Congratulations, with the code you just added, you can run rails sample_data
to add records into each of your database tables! The problem is that we only have three usernames. What if we want 50 usernames or 100? Do you think you could create an array with all of those usernames? Is there an easier way to get usernames?
Instead of having to come up with all of this data, let’s use the faker gem
. This will let us sample data from a bunch of data sets. To add this to our project, we can install it like any other gem.
First, open Gemfile
and add the following line.
gem 'faker', :git => 'https://github.com/faker-ruby/faker.git', :branch => 'master'
To install the gem we need to run bundle install
in a Terminal.
Now in our sample_data
task, we will have to put require 'faker'
at the top of our task after the task name.
require 'faker'
After this, we have the power to update our sample_data
file once again. Let’s look at what our file might look like after adding the faker
gem.
25.times do
user = User.new
user.username = Faker::Name.first_name
user.private = Faker::Boolean.boolean
user.password = "password"
user.save
end
Now each of our records will have a name sampled from the Faker dataset of names. Are there any other columns in our app that would benefit from Fakers’ datasets?
With Faker, we have access to all types of datasets. I highly recommend taking a look to see all of the different generators.
Looking at the faker documentation, we can scroll down to the Generators section. In this section, we can select one of the links. For our sample_data
task, we selected Faker::Name
. Inside this link, you can see all of the different methods we can call on Faker::Name
to sample a different dataset. Try some of them in your application!
Now that we can create all of this data, how do we keep our datasets clean? What if we change our sample_data
task and want to add more records? What happens to the old data, does it just stay? How do we remove this stale data?
Luckily for us, we can add the following lines to the beginning of our sample_data
task.
desc "Fill the database tables with some sample data"

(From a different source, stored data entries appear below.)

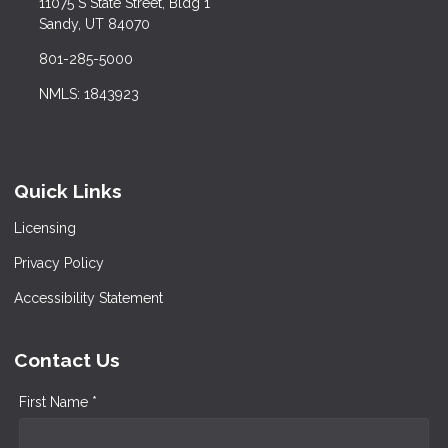
11075 S State Street, Bldg 1
Sandy, UT 84070
801-285-5000
NMLS: 1843923
Quick Links
Licensing
Privacy Policy
Accessibility Statement
Contact Us
First Name *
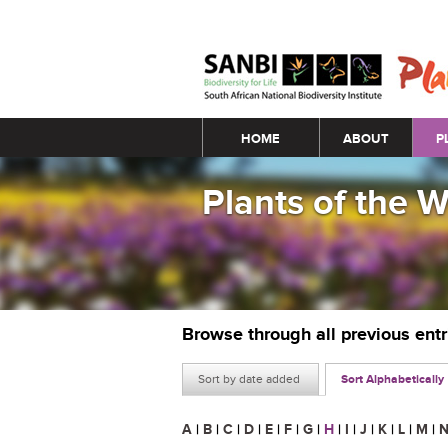
Main menu
HOME
ABOUT
P
Plants of the 
Browse through all previous ent
Sort by date added
Sort Alphabetically
A
|
B
|
C
|
D
|
E
|
F
|
G
|
H
|
I
|
J
|
K
|
L
|
M
|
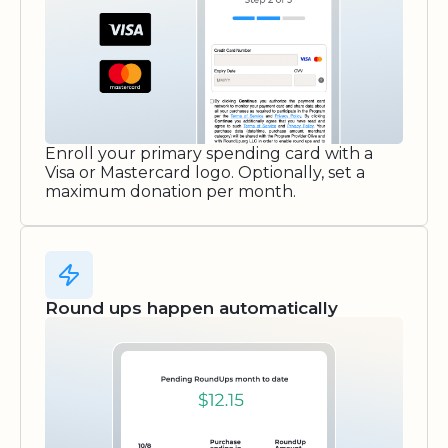
Enroll your primary spending card with a
Visa or Mastercard logo. Optionally, set a
maximum donation per month.
Round ups happen automatically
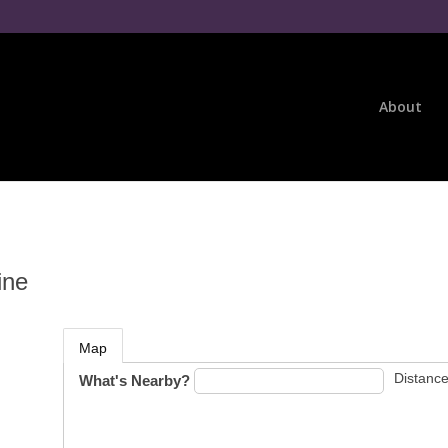
About
ine
Map
Distance
What's Nearby?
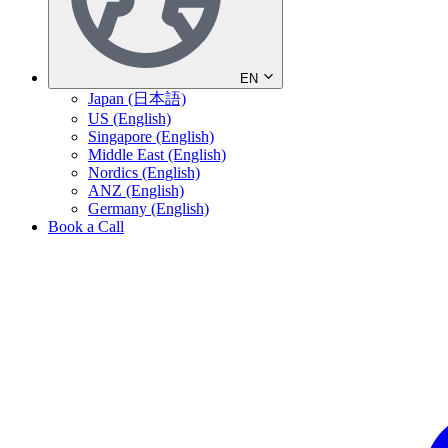
EN
Japan (日本語)
US (English)
Singapore (English)
Middle East (English)
Nordics (English)
ANZ (English)
Germany (English)
Book a Call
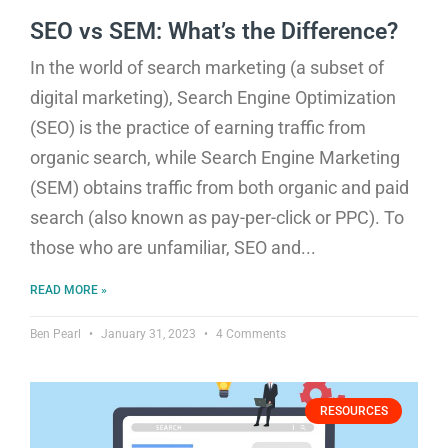
SEO vs SEM: What’s the Difference?
In the world of search marketing (a subset of
digital marketing), Search Engine Optimization
(SEO) is the practice of earning traffic from
organic search, while Search Engine Marketing
(SEM) obtains traffic from both organic and paid
search (also known as pay-per-click or PPC). To
those who are unfamiliar, SEO and
READ MORE »
Ben Pearl
January 31, 2023
4 Comments
RESOURCES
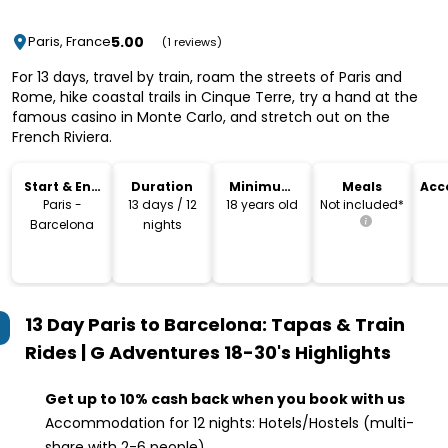
5.00
Paris, France
(1 reviews)
For 13 days, travel by train, roam the streets of Paris and
Rome, hike coastal trails in Cinque Terre, try a hand at the
famous casino in Monte Carlo, and stretch out on the
French Riviera.
Start & End
Duration
Minimum
Meals
Acc
Location
Age
Paris -
13 days / 12
18 years old
Not included*
Barcelona
nights
13 Day Paris to Barcelona: Tapas & Train
Rides | G Adventures 18-30's
Highlights
Get up to 10% cash back when you book with us
Accommodation for 12 nights: Hotels/Hostels (multi-
share with 2-6 people)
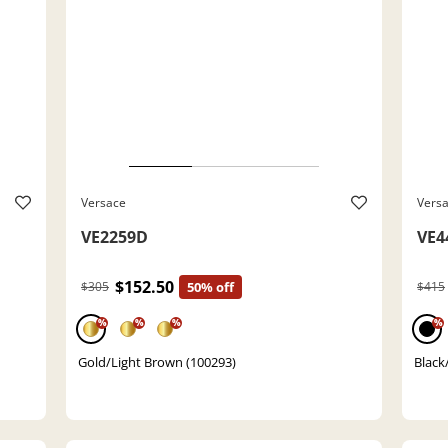
Versace
Vers
VE2259D
VE4
$152.50
$305
50% off
$415
%
%
%
%
Gold/Light Brown (100293)
Black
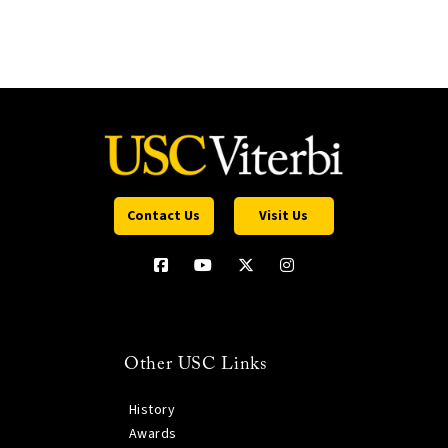
Contact Us
Visit Us
Other USC Links
History
Awards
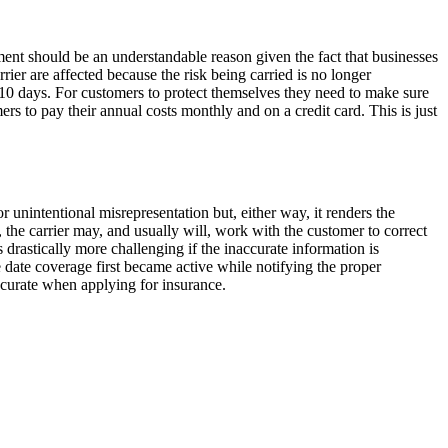
ment should be an understandable reason given the fact that businesses
ier are affected because the risk being carried is no longer
 10 days. For customers to protect themselves they need to make sure
 to pay their annual costs monthly and on a credit card. This is just
r unintentional misrepresentation but, either way, it renders the
 the carrier may, and usually will, work with the customer to correct
drastically more challenging if the inaccurate information is
the date coverage first became active while notifying the proper
accurate when applying for insurance.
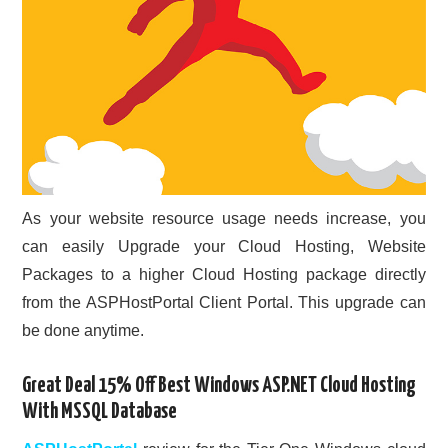
As your website resource usage needs increase, you
can easily Upgrade your Cloud Hosting, Website
Packages to a higher Cloud Hosting package directly
from the ASPHostPortal Client Portal. This upgrade can
be done anytime.
Great Deal 15% Off Best Windows ASP.NET Cloud Hosting
With MSSQL Database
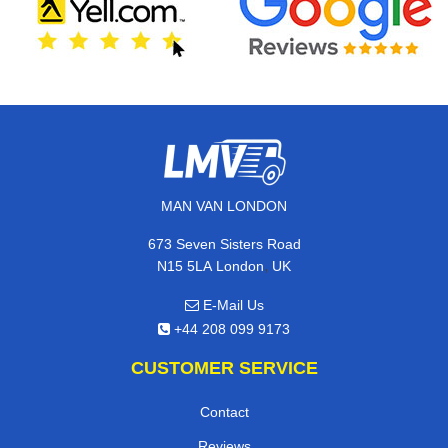
MAN VAN LONDON
673 Seven Sisters Road
,
N15 5LA
London
UK
E-Mail Us
+44 208 099 9173
CUSTOMER SERVICE
Contact
Reviews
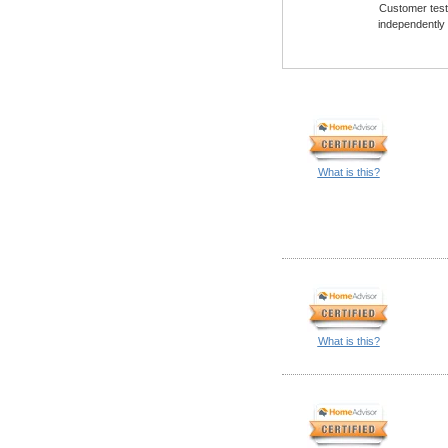
Customer testi
independently
What is this?
What is this?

task({ :sample_data => :environment}) do
User.destroy_all
FollowRequest.destroy_all
Like.destroy_all
Photo.destroy_all
User.destroy_all
...
end
The .destroy_all
1 method calls each record and destroys each record and each record associated with it. This will allow us to start with good data everytime we run the sample_data
task.
[^1]Why did we use the column of password
even though our schema is password_digest
? Not to go too far down the rabbit hole, but the .password
in the code above calls the .password
method written within rails by the bcrypt
gem. When this method is called, it will take the value you are trying to save as the password and saves it into your password_digest
column before encrypting it.
.destroy_all
is a very permanent method and shouldn’t be used with production data that belongs to your users ↩